### TEXTE À LIRE
C'est moi qui te remercie Yvap Je craignais que mes élucubrations ne laissent définitivement muets la noble assemblée. Aussi me suis-je permis de recopier ce texte dans "muisque-échecs 2".Dans l'attente que ce débat ne se termine pas decrescendo...N


L'intuition Je vais faire un exposé trés didactique sur l'intuition afin d'éviter certaines confusions.

On retrouve dans l'histoire de la pensée et dans les échecs de nombreuses marques d'intuition mais au fond qu 'est ce que l'intuition?
Au premier abord, elle se caractérise par la saisie immédiate de l'objet qui est intuitionné. L'intuition ne se fait donc ni par la médiation de l'analyse ni par celle du symbole ou de l'image. C'est la raison pour laquelle on a traditionellement (et ce débat s'en fait l'écho) opposé la pensée intuitive à la pensée discursive ou symbolique.

### SEGMENT DE DONNÉES

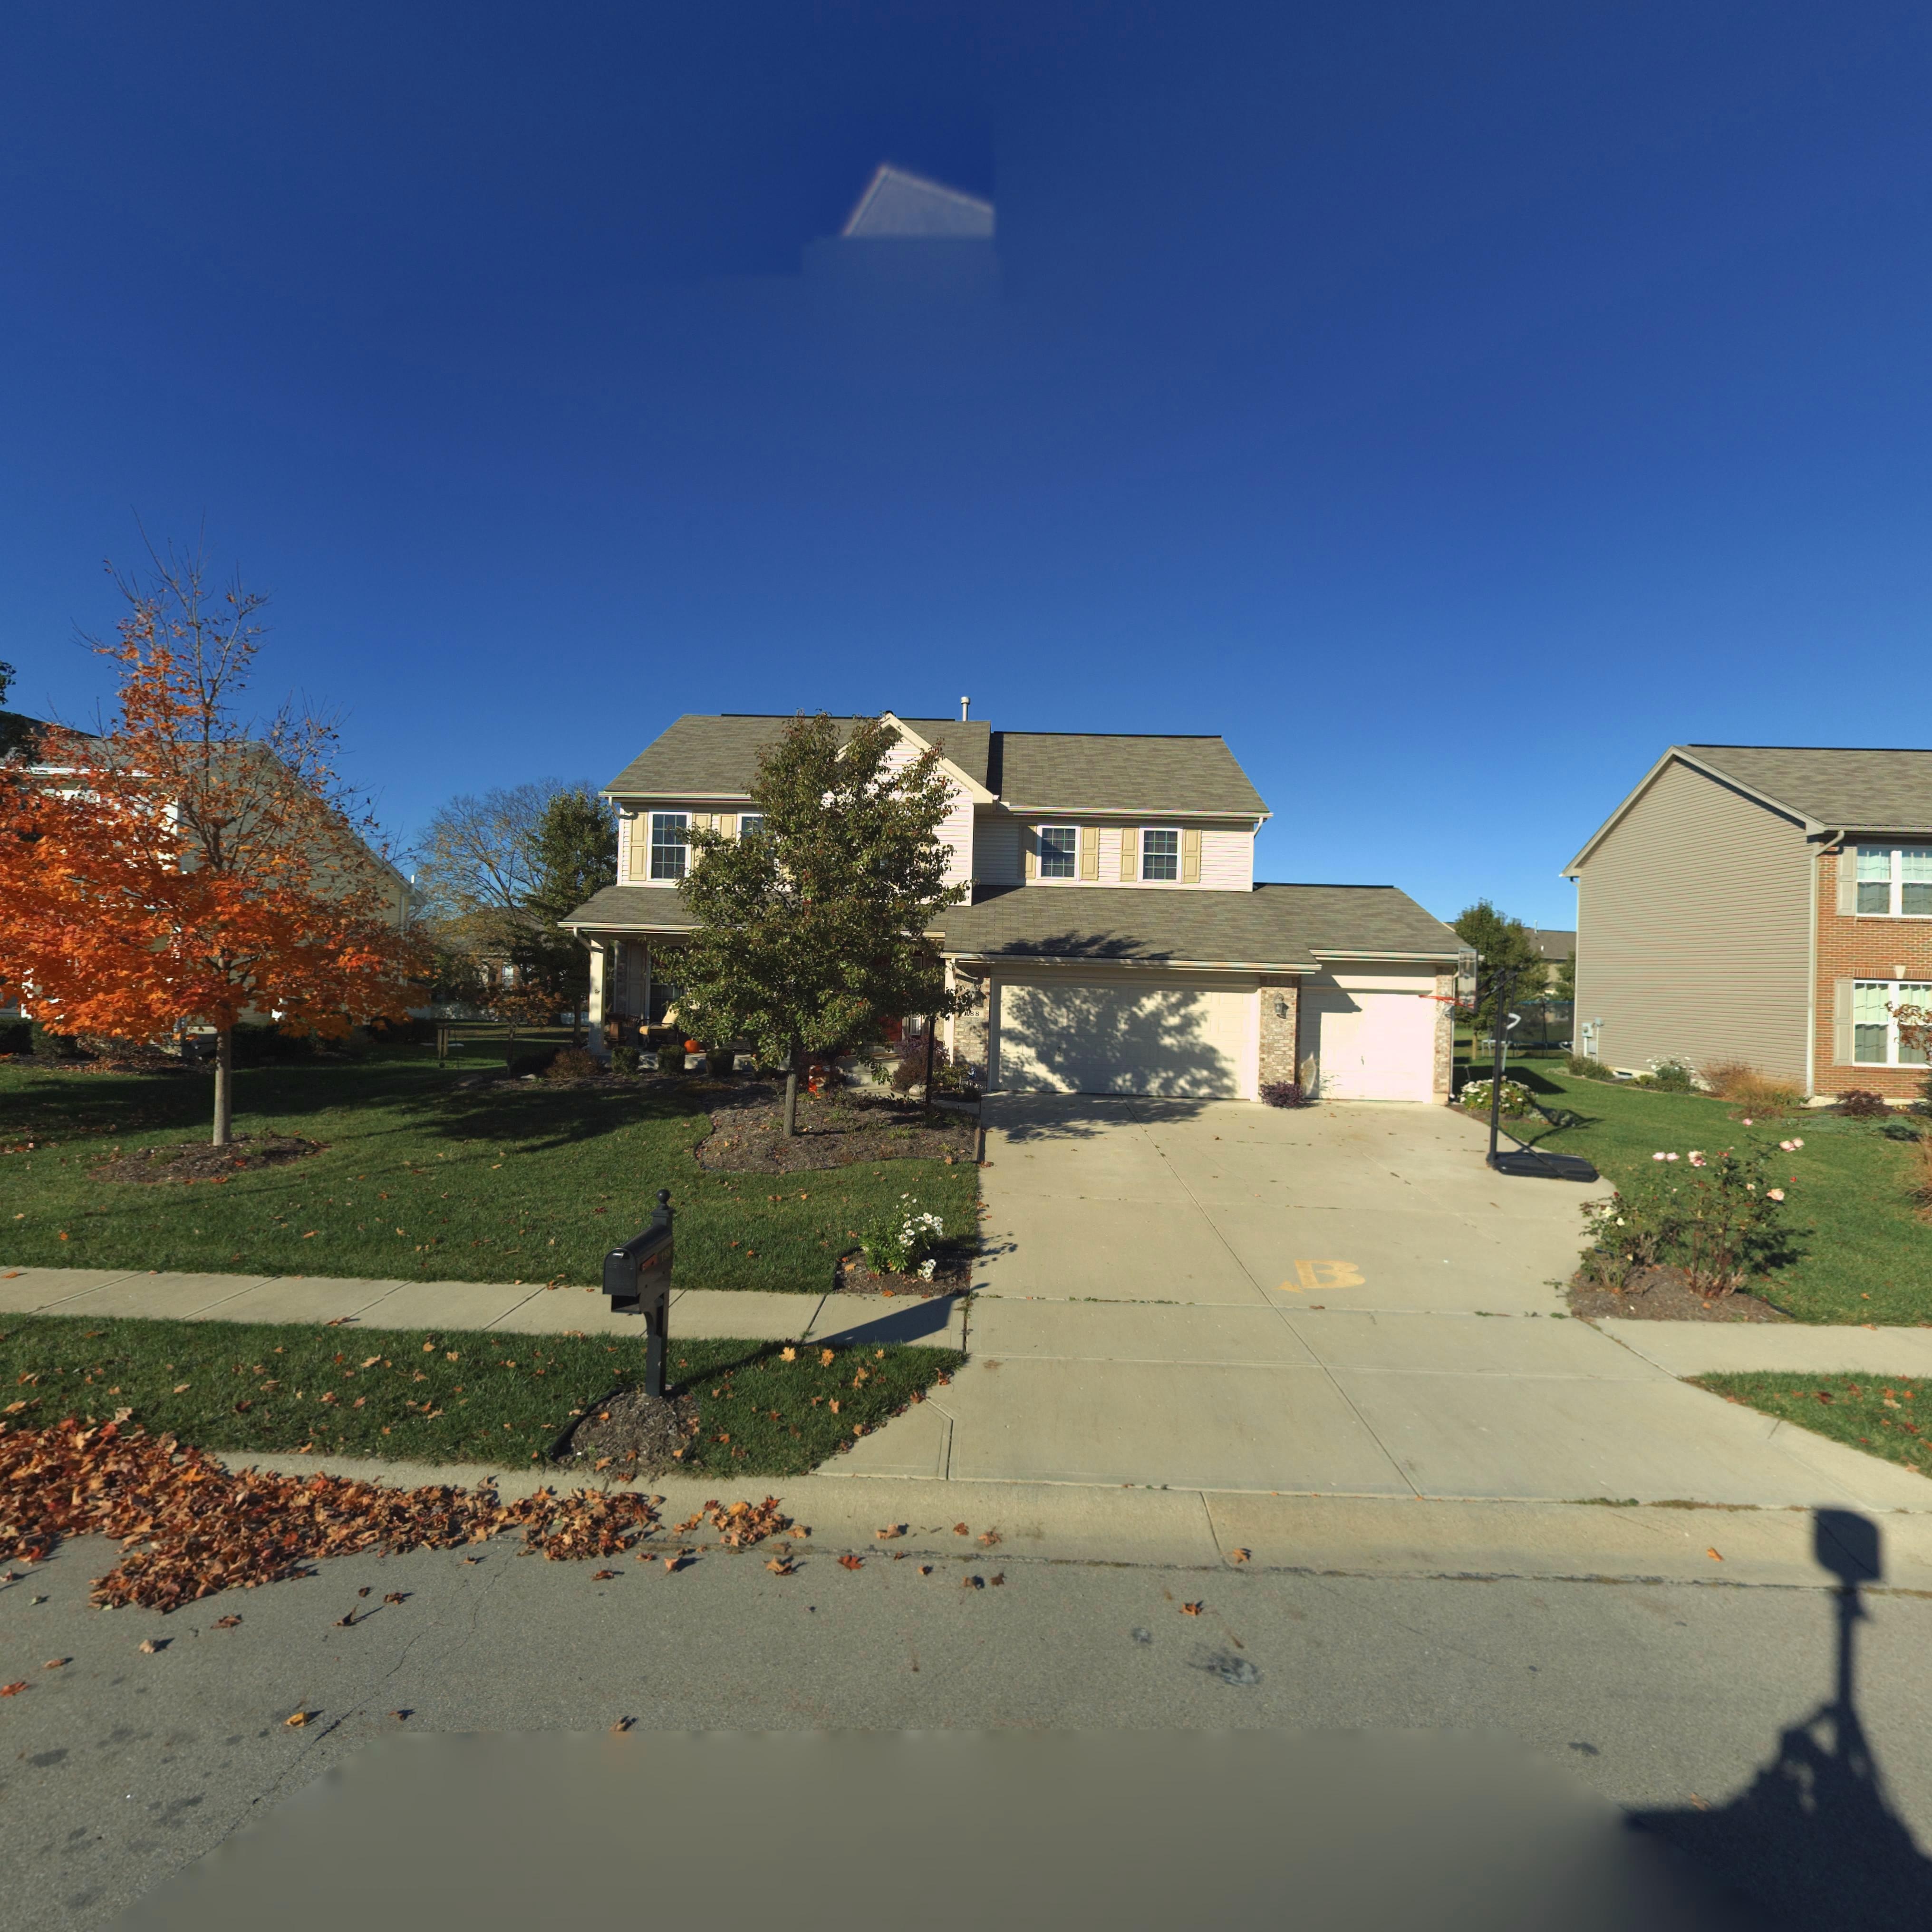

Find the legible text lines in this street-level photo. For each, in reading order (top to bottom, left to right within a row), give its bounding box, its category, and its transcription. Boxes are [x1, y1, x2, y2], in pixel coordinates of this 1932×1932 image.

### CONSIGNES
Recopiez en entier le texte sur l'intuition, sans y changer un seul caractère.

### SOLUTION CI-DESSOUS
C'est moi qui te remercie Yvap Je craignais que mes élucubrations ne laissent définitivement muets la noble assemblée. Aussi me suis-je permis de recopier ce texte dans "muisque-échecs 2".Dans l'attente que ce débat ne se termine pas decrescendo...N


L'intuition Je vais faire un exposé trés didactique sur l'intuition afin d'éviter certaines confusions.

On retrouve dans l'histoire de la pensée et dans les échecs de nombreuses marques d'intuition mais au fond qu 'est ce que l'intuition?
Au premier abord, elle se caractérise par la saisie immédiate de l'objet qui est intuitionné. L'intuition ne se fait donc ni par la médiation de l'analyse ni par celle du symbole ou de l'image. C'est la raison pour laquelle on a traditionellement (et ce débat s'en fait l'écho) opposé la pensée intuitive à la pensée discursive ou symbolique.